Writing in a linked comment, Friedemann Paul and Mike Wattjes suggest that the new results should sound a “death knell” for the hypothesis of CCSVI as a disease entity. “If chronic cerebrospinal venous insufficiency actually existed, the ultrasound findings of this study and previous studies would suggest that up to half of the general and otherwise healthy population should be judged to be seriously ill because of venous insufficiency of the cervical veins. The fact that some changes in the venous system have been described in association with multiple sclerosis does not imply causality.”
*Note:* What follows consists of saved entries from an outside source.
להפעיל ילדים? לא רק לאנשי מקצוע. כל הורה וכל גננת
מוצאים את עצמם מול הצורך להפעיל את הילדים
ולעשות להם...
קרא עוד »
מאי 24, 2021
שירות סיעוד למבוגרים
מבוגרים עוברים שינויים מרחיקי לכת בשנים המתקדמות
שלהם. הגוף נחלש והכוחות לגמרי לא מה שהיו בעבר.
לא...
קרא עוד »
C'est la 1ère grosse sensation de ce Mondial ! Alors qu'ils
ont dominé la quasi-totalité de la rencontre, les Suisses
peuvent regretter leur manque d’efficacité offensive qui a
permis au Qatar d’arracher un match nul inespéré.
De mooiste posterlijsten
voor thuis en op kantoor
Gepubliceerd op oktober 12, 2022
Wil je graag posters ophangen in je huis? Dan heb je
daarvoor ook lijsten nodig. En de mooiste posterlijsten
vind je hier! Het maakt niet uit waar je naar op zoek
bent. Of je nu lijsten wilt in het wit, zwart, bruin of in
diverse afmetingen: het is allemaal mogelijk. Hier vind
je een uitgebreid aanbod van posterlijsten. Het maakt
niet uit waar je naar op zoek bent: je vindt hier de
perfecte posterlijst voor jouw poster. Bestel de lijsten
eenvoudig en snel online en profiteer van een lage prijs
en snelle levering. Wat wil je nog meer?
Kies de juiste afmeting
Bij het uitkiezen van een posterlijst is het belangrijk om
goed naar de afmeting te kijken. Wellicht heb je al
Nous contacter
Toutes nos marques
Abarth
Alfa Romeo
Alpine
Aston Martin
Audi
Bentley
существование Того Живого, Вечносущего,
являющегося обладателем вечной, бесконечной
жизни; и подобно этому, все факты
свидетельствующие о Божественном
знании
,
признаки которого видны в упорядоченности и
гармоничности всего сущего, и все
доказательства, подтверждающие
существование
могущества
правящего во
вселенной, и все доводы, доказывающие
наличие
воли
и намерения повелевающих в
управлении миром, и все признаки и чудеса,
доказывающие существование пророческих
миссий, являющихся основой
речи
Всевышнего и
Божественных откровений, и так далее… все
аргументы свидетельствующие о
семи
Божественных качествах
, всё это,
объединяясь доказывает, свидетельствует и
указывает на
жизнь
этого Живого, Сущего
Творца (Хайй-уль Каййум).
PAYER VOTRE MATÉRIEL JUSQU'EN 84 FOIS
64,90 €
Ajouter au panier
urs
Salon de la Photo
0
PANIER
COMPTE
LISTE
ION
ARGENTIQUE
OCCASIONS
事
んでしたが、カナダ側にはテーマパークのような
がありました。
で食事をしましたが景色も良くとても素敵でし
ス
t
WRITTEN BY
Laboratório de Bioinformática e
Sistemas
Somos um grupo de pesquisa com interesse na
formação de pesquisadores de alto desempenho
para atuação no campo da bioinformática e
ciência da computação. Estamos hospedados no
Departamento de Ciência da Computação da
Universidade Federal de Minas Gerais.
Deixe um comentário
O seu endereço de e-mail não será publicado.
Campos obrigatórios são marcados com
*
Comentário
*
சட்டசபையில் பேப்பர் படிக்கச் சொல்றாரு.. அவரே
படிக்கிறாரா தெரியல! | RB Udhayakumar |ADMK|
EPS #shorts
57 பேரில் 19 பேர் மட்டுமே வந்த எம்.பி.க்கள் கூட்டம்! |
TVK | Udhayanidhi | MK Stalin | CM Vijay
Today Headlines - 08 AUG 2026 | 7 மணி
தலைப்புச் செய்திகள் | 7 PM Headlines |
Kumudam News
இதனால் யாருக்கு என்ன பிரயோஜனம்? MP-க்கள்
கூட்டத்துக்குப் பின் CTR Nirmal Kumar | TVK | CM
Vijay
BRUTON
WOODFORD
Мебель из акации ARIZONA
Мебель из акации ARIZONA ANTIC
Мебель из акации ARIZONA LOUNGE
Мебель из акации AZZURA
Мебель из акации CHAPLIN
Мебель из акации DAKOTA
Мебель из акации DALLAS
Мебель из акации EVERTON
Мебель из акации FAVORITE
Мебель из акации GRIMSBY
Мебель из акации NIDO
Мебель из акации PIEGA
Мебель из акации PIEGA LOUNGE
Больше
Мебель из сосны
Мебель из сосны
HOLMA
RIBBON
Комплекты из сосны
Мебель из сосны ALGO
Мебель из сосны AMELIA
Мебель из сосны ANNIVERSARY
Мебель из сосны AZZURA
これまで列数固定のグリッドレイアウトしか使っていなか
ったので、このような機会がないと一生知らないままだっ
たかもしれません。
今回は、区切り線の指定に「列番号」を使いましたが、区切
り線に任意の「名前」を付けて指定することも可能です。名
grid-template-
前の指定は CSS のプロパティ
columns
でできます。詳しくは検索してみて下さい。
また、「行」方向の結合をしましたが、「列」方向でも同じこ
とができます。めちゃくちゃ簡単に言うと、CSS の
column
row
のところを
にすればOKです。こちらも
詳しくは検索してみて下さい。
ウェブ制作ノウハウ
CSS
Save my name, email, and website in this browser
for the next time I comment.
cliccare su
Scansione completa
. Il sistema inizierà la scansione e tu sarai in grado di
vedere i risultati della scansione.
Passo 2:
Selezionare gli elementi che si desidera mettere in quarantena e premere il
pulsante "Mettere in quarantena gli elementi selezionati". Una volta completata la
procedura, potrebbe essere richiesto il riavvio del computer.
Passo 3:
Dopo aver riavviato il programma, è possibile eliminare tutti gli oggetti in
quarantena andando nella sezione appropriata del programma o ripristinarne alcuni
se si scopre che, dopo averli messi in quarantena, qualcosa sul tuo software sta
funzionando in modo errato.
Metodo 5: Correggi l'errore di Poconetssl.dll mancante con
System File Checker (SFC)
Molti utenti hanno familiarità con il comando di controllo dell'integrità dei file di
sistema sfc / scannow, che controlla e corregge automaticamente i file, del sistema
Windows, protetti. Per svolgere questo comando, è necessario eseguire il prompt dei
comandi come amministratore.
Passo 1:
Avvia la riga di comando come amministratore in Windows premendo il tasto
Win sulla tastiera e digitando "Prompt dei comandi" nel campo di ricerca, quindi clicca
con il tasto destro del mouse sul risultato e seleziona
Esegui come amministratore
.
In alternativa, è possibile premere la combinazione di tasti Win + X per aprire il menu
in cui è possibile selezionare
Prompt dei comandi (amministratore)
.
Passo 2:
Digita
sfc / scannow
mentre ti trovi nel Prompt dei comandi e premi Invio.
“A lively discussion has emerged recently as to whether funding of chronic cerebrospinal venous insufficiency research is, or was, a waste of valuable time, money, and intellectual energy. The work by Traboulsee and colleagues should be viewed as the definitive conclusion to this discussion. Although it is laudable that the Multiple Sclerosis Society of Canada and other sources have funded this seminal study, which would probably not have received funding otherwise, now it is absolutely clear that no reason exists to allocate any further resources to chronic cerebrospinal venous insufficiency research, be they financial or intellectual.”